A Anvisa (Agência Nacional de Vigilância Sanitária) aprovou a tirzepatida para tratamento de diabetes tipo 2 em crianças e adolescentes de 10 a 17 anos. O medicamento, vendido como Mounjaro, já tinha autorização no país para adultos com a doença e para controle de peso em casos específicos. A decisão, tomada na 6ª feira (17.abr.2026), foi publicada no Diário Oficial da União nesta 4ª feira (22.abr).

Com a nova indicação, o Mounjaro se tornou o 1º fármaco da classe GIP/GLP-1 liberado para uso pediátrico no Brasil. Esses medicamentos atuam em hormônios responsáveis pela regulação da glicose e do apetite. A ação contribui para reduzir os níveis de açúcar no sangue e, em determinadas situações, o peso corporal.

A Anvisa se baseou em um estudo internacional de fase 3, publicado na revista “The Lancet”. A aprovação é feita em um momento em que o diabetes tipo 2 avança entre jovens brasileiros. Atualmente, 213 mil adolescentes no país vivem com a doença. Outros 1,4 milhão apresentam pré-diabetes.

O tratamento deverá ser individualizado e acompanhado por especialista.

Os efeitos adversos observados em crianças e adolescentes foram similares aos já conhecidos dessa classe de medicamentos. Os efeitos colaterais mais frequentes foram gastrointestinais. Náusea, diarreia e vômito apareceram com maior incidência, geralmente em intensidade leve a moderada, principalmente no início do tratamento.

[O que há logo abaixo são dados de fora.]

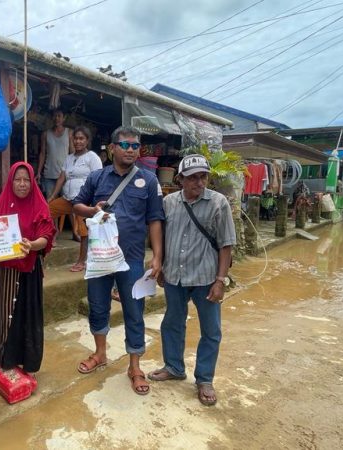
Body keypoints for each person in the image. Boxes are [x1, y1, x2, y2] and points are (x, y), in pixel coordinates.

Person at [72, 126, 164, 396]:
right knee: (98, 307)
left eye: (136, 146)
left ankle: (135, 366)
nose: (131, 150)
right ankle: (100, 353)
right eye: (125, 145)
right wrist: (92, 210)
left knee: (134, 312)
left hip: (133, 259)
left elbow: (155, 220)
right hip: (100, 258)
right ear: (112, 148)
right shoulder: (96, 177)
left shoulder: (148, 180)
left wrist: (157, 256)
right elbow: (76, 204)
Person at [148, 154, 236, 407]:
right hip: (175, 275)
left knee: (211, 330)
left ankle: (204, 379)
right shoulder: (169, 203)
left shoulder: (219, 203)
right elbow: (162, 236)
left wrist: (221, 280)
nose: (200, 182)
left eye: (203, 176)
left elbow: (226, 245)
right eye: (193, 177)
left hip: (206, 278)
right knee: (172, 323)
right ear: (180, 180)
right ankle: (174, 367)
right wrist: (161, 265)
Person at [0, 162, 56, 375]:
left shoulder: (40, 205)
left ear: (33, 181)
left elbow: (46, 236)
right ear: (10, 181)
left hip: (29, 269)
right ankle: (2, 359)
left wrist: (32, 245)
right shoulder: (1, 205)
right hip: (6, 270)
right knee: (3, 312)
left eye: (27, 179)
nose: (22, 184)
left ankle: (26, 361)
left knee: (26, 314)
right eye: (17, 179)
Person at [47, 126, 102, 272]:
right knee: (46, 212)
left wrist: (94, 202)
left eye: (81, 138)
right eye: (76, 138)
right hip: (68, 199)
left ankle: (81, 261)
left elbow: (98, 180)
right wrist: (52, 196)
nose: (78, 141)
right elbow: (61, 178)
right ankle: (46, 243)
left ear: (87, 140)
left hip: (84, 202)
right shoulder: (69, 158)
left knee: (84, 231)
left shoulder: (92, 157)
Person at [37, 109, 73, 196]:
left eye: (59, 116)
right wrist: (38, 172)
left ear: (64, 118)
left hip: (64, 175)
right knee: (50, 204)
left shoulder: (69, 132)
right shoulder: (45, 134)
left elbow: (73, 153)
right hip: (49, 175)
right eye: (54, 116)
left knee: (65, 203)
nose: (56, 118)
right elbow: (42, 154)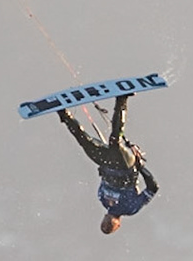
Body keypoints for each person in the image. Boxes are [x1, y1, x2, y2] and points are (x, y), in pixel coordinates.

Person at [57, 93, 160, 233]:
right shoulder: (124, 207)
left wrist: (139, 167)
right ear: (115, 222)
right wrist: (140, 167)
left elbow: (153, 188)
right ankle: (121, 100)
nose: (107, 219)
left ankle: (64, 114)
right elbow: (153, 188)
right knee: (106, 141)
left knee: (88, 140)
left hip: (110, 163)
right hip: (121, 165)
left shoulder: (105, 200)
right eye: (108, 222)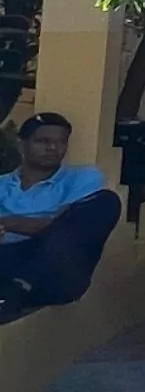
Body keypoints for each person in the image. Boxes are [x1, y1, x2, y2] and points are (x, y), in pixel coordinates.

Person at [0, 112, 123, 322]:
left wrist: (7, 222)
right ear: (21, 145)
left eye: (61, 142)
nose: (53, 148)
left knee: (106, 201)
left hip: (55, 269)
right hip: (8, 260)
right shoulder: (2, 184)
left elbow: (63, 227)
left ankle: (18, 287)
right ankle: (12, 292)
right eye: (43, 141)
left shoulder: (82, 178)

Eis a íntegra da nota da Anvisa:

A Anvisa informa que foi aprovada em 22/04/2026 a ampliação de uso do produto Mounjaro, na indicação de diabetes mellitus tipo 2, para uso pediátrico acima de 10 anos (antes a indicação era apenas para uso adulto). As demais indicações permanecem também para uso adulto.

“A única mudança então foi a ampliação da população-alvo para tratamento de diabetes, que era apenas de uso adulto e agora passa a ser de uso adulto e pediátrico a partir de 10 anos.

“Para a ampliação de faixa etária ou novas indicações de um medicamento o fabricante deve comprovar a eficácia e segurança para o novo uso. A partir dos dados apresentados é que a Anvisa analisa novas indicações.”